### Document excerpt
5 Steps to Implement Zero Trust Model

Rashmi Bhardwaj | Blog,Security

Data is a valuable asset which attackers want to steal, destroy or possess to fulfil their malicious intent. In the initial days of computing organizations relied on perimeter security defenses and the approach of ‘once authenticated then trusted always’. In today’s scenario when geographical boundaries are quickly diminishing and users can operate from anywhere in the world this approach no longer works. This new age of computing brought the approach of ‘zero trust architecture’ which means trust no one and verify at each stage. 

In today’s topic we will learn about zero trust model, how it is different from earlier models of perimeter security, and what are the five steps methodology to implement zero trust architecture.

What is Zero trust 

Zero trust network security model is a response to traditional model of security where organizations relied only on perimeter security defenses such as firewalls. But as physical boundaries started diminishing fast as public and private cloud took over this traditional approach failed to protect the organization networks and sensitive data. As once hackers passed away from corporate firewalls they were able to move laterally inside the internal systems without the risk of being caught or discovered. The perimeter itself could not be defined clearly as applications and data stores are distributed on-premises and over cloud, having users accessing them from anywhere on the globe using a variety of devices.

### Set exercise a
According to the zero trust article, what does the approach of "zero trust architecture" mean?

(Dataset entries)
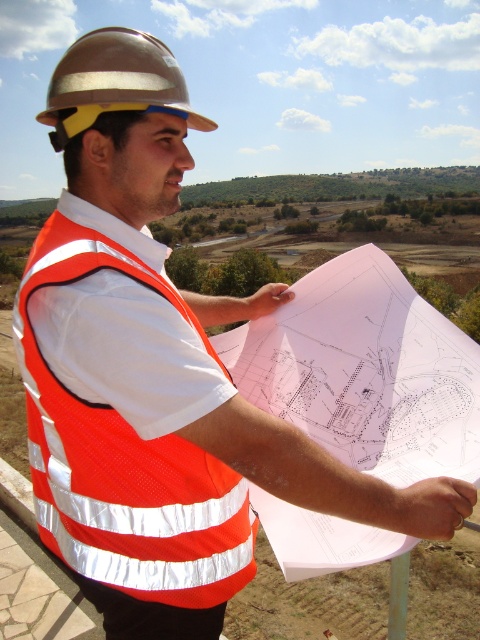
Does reflective orange safety vest at center appear over metallic hard hat at upper left?

Incorrect, reflective orange safety vest at center is not positioned above metallic hard hat at upper left.

Where is `reflective orange safety vest at center`? This screenshot has width=480, height=640. reflective orange safety vest at center is located at coordinates (124, 460).

Locate an element on the screen. The width and height of the screenshot is (480, 640). reflective orange safety vest at center is located at coordinates (124, 460).

The image size is (480, 640). I want to click on reflective orange safety vest at center, so click(124, 460).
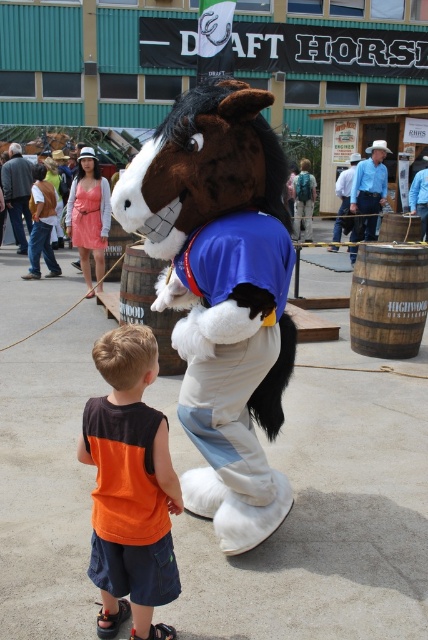
Is brown plush horse at center thinner than orange fabric shirt at lower left?

In fact, brown plush horse at center might be wider than orange fabric shirt at lower left.

The image size is (428, 640). What do you see at coordinates (219, 294) in the screenshot?
I see `brown plush horse at center` at bounding box center [219, 294].

The height and width of the screenshot is (640, 428). I want to click on brown plush horse at center, so click(x=219, y=294).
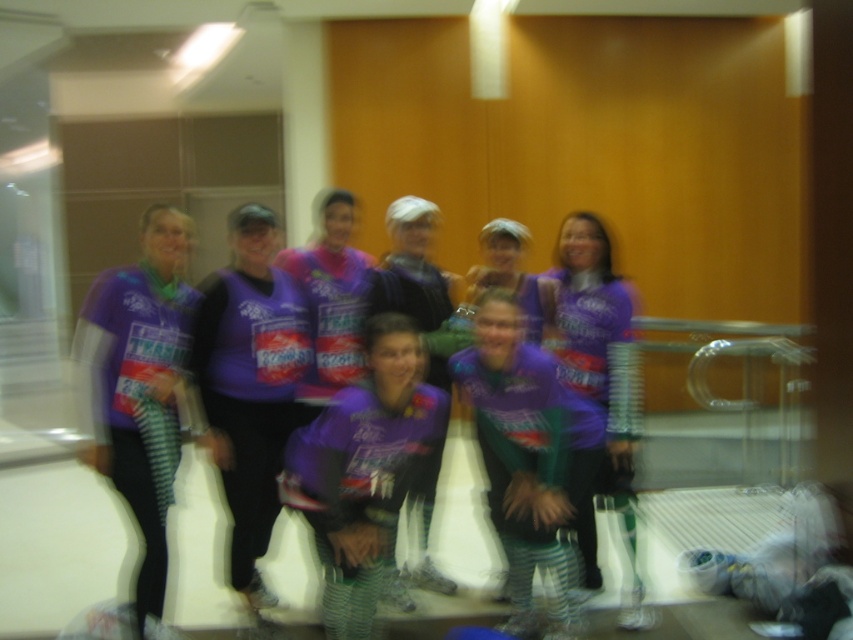
You are standing in the same room as the group and want to take a photo of the purple fabric shirt at center. However, the matte purple shirt at left is blocking your view. Can you move to the right side of the room to get an unobstructed view?

The purple fabric shirt at center is positioned under the matte purple shirt at left, so moving to the right side of the room might allow you to see around or below the matte purple shirt at left to get an unobstructed view of the purple fabric shirt at center.

You are a photographer trying to capture a group photo. You notice two purple clothing items in the frame, the matte purple shirt at left and the purple jersey at center. Which one is located more to the left?

The matte purple shirt at left is more to the left than the purple jersey at center.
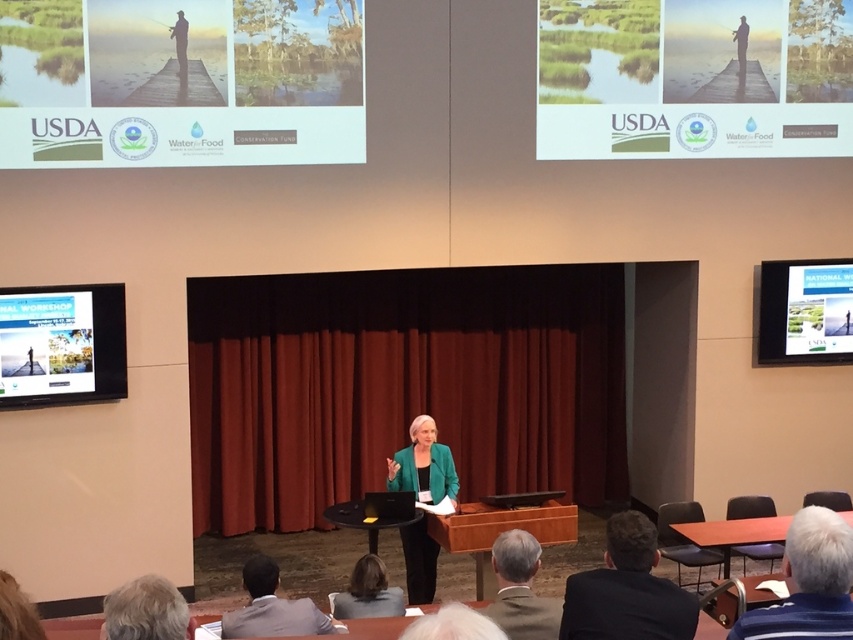
Looking at this image, is gray striped shirt at lower right behind smooth brown hair at lower center?

No, gray striped shirt at lower right is closer to the viewer.

I want to click on gray striped shirt at lower right, so click(808, 582).

This screenshot has height=640, width=853. I want to click on gray striped shirt at lower right, so click(808, 582).

Where is `gray striped shirt at lower right`? gray striped shirt at lower right is located at coordinates (808, 582).

Locate an element on the screen. white glossy screen at upper right is located at coordinates (802, 312).

Which is more to the left, white glossy screen at upper right or green fabric jacket at center?

green fabric jacket at center

Is point (828, 260) positioned before point (428, 589)?

That is False.

Identify the location of white glossy screen at upper right. (802, 312).

Is black velvet curtain at center above dark brown leather jacket at lower left?

Yes.

Who is higher up, black velvet curtain at center or dark brown leather jacket at lower left?

black velvet curtain at center is above.

Describe the element at coordinates (401, 385) in the screenshot. This screenshot has width=853, height=640. I see `black velvet curtain at center` at that location.

At what (x,y) coordinates should I click in order to perform the action: click on black velvet curtain at center. Please return your answer as a coordinate pair (x, y). The width and height of the screenshot is (853, 640). Looking at the image, I should click on (401, 385).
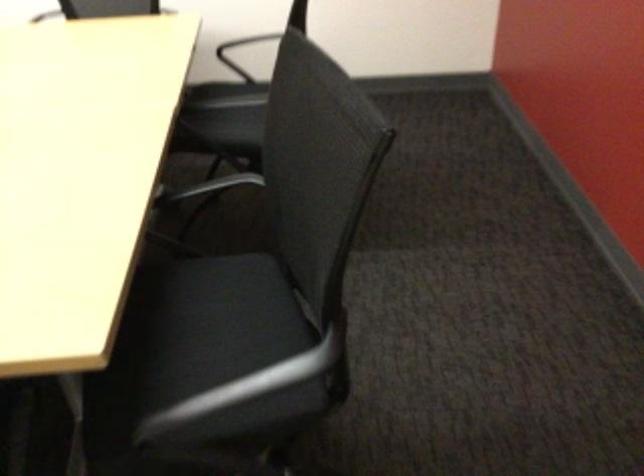
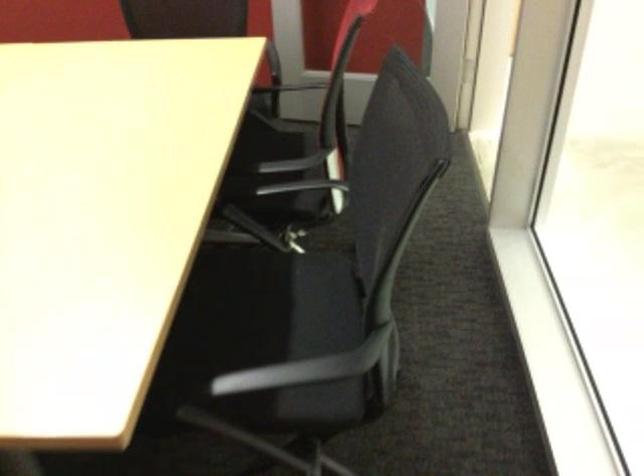
Question: I am providing you with two images of the same scene from different viewpoints. Which of the following objects are not visible in image2?

Choices:
 (A) chair sitting surface
 (B) black chair sitting surface
 (C) black chair armrest
 (D) folding step stool

Answer: (B)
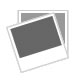
Identify the location of frame. This screenshot has width=80, height=80. (47, 56).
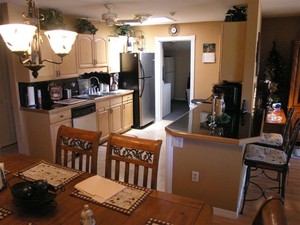
Locate an element on the screen. The height and width of the screenshot is (225, 300). tile is located at coordinates (153, 134).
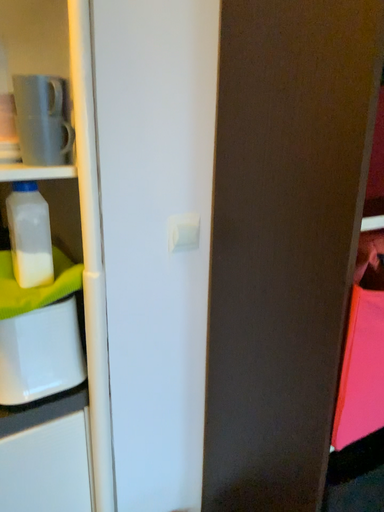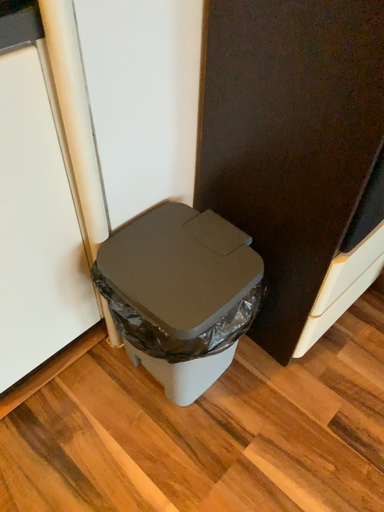
Question: Which way did the camera rotate in the video?

Choices:
 (A) rotated left
 (B) rotated right

Answer: (B)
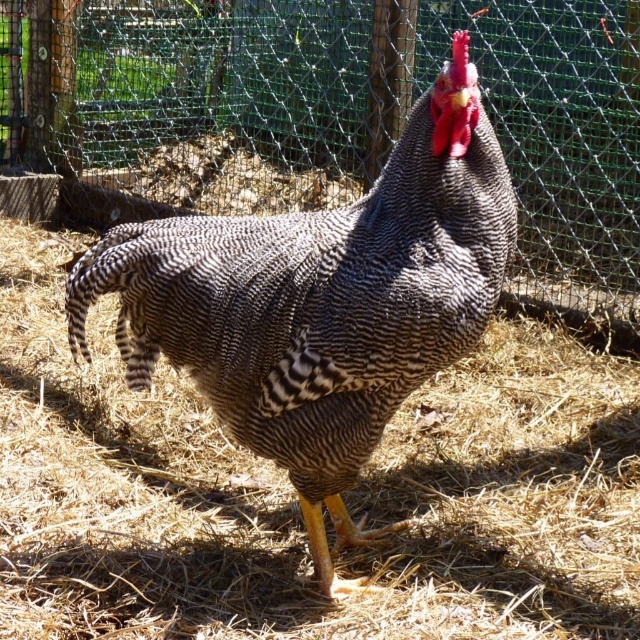
Question: Does green mesh fence at center have a larger size compared to speckled feathered rooster at center?

Choices:
 (A) no
 (B) yes

Answer: (B)

Question: Among these objects, which one is farthest from the camera?

Choices:
 (A) speckled feathered rooster at center
 (B) green mesh fence at center

Answer: (B)

Question: Is green mesh fence at center bigger than speckled feathered rooster at center?

Choices:
 (A) no
 (B) yes

Answer: (B)

Question: Does green mesh fence at center have a lesser width compared to speckled feathered rooster at center?

Choices:
 (A) yes
 (B) no

Answer: (B)

Question: Which object is farther from the camera taking this photo?

Choices:
 (A) speckled feathered rooster at center
 (B) green mesh fence at center

Answer: (B)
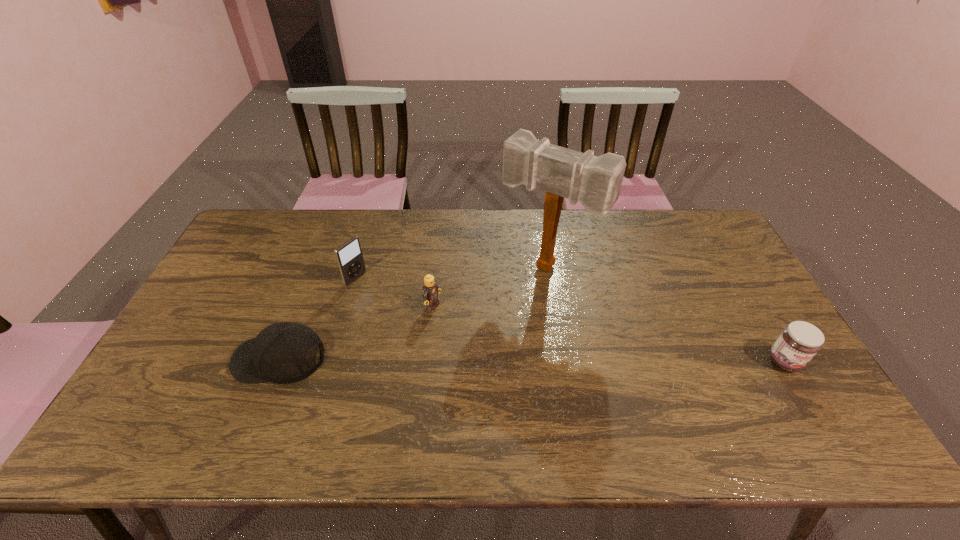
In order to click on vacant space on the desktop that is between the cap and the jam and is positioned at the head of the tallest object in this screenshot , I will do `click(478, 360)`.

At what (x,y) coordinates should I click in order to perform the action: click on free spot on the desktop that is between the cap and the rightmost object and is positioned on the front-facing side of the iPod. Please return your answer as a coordinate pair (x, y). This screenshot has height=540, width=960. Looking at the image, I should click on (500, 360).

Where is `vacant space on the desktop that is between the cap and the rightmost object and is positioned in front of the third nearest object`? vacant space on the desktop that is between the cap and the rightmost object and is positioned in front of the third nearest object is located at coordinates [x=534, y=360].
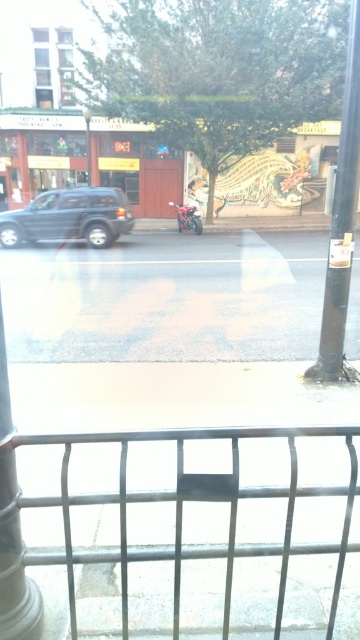
Question: Does black metal pole at right lie in front of dark gray matte suv at left?

Choices:
 (A) yes
 (B) no

Answer: (A)

Question: Which point is farther to the camera?

Choices:
 (A) black metal pole at right
 (B) metallic silver fence at lower center
 (C) dark gray matte suv at left

Answer: (C)

Question: Which object is farther from the camera taking this photo?

Choices:
 (A) white glossy pillar at lower left
 (B) gray asphalt pavement at center

Answer: (B)

Question: Is the position of dark gray matte suv at left more distant than that of shiny red motorcycle at center?

Choices:
 (A) yes
 (B) no

Answer: (B)

Question: Which point is farther from the camera taking this photo?

Choices:
 (A) (32, 582)
 (B) (102, 358)
 (C) (119, 476)
 (D) (87, 131)

Answer: (D)

Question: Observing the image, what is the correct spatial positioning of shiny red motorcycle at center in reference to metallic pole at center?

Choices:
 (A) left
 (B) right

Answer: (B)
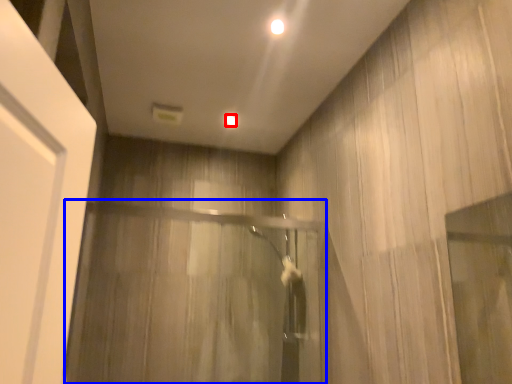
Question: Which point is further to the camera, lighting (highlighted by a red box) or screen door (highlighted by a blue box)?

Choices:
 (A) lighting
 (B) screen door

Answer: (A)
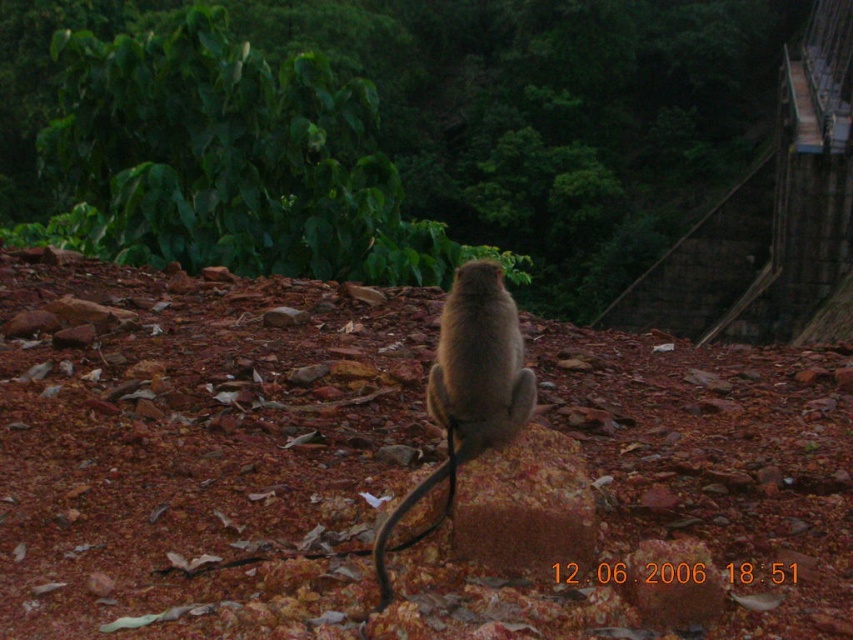
Question: Can you confirm if green leafy tree at upper center is bigger than furry brown monkey at center?

Choices:
 (A) no
 (B) yes

Answer: (B)

Question: Does green leafy tree at upper center appear on the left side of furry brown monkey at center?

Choices:
 (A) yes
 (B) no

Answer: (B)

Question: Which point is farther to the camera?

Choices:
 (A) (44, 24)
 (B) (476, 401)

Answer: (A)

Question: In this image, where is green leafy tree at upper center located relative to furry brown monkey at center?

Choices:
 (A) below
 (B) above

Answer: (B)

Question: Which of the following is the closest to the observer?

Choices:
 (A) green leafy tree at upper center
 (B) furry brown monkey at center

Answer: (B)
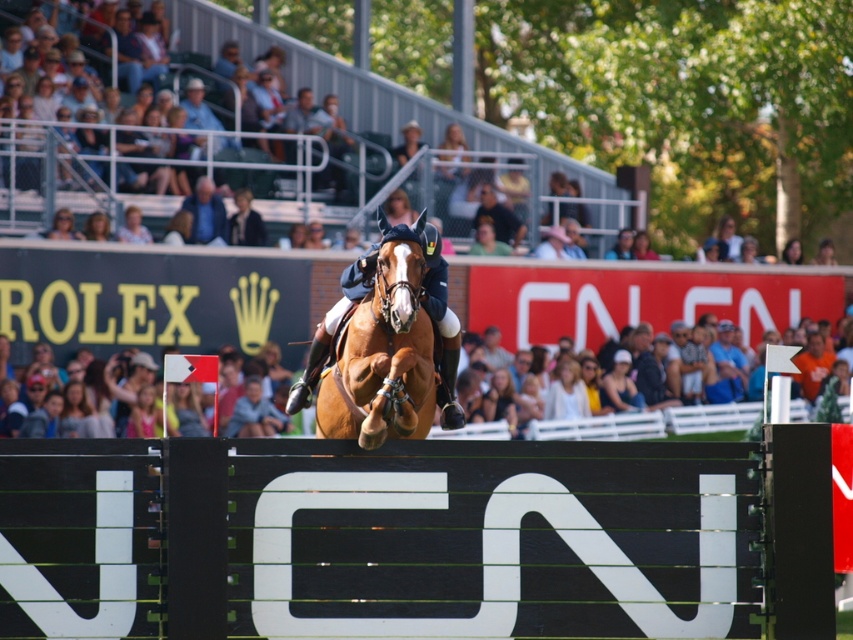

### Set exercise b
In the listing, reproduce word for word the lines from the line that contains "Question: In this" through the line that contains "Question: Which of", including both of those lines.

### Exercise output a
It means trust no one and verify at each stage.

### Exercise output b
Question: In this image, where is green leafy tree at upper center located relative to furry brown monkey at center?

Choices:
 (A) below
 (B) above

Answer: (B)

Question: Which of the following is the closest to the observer?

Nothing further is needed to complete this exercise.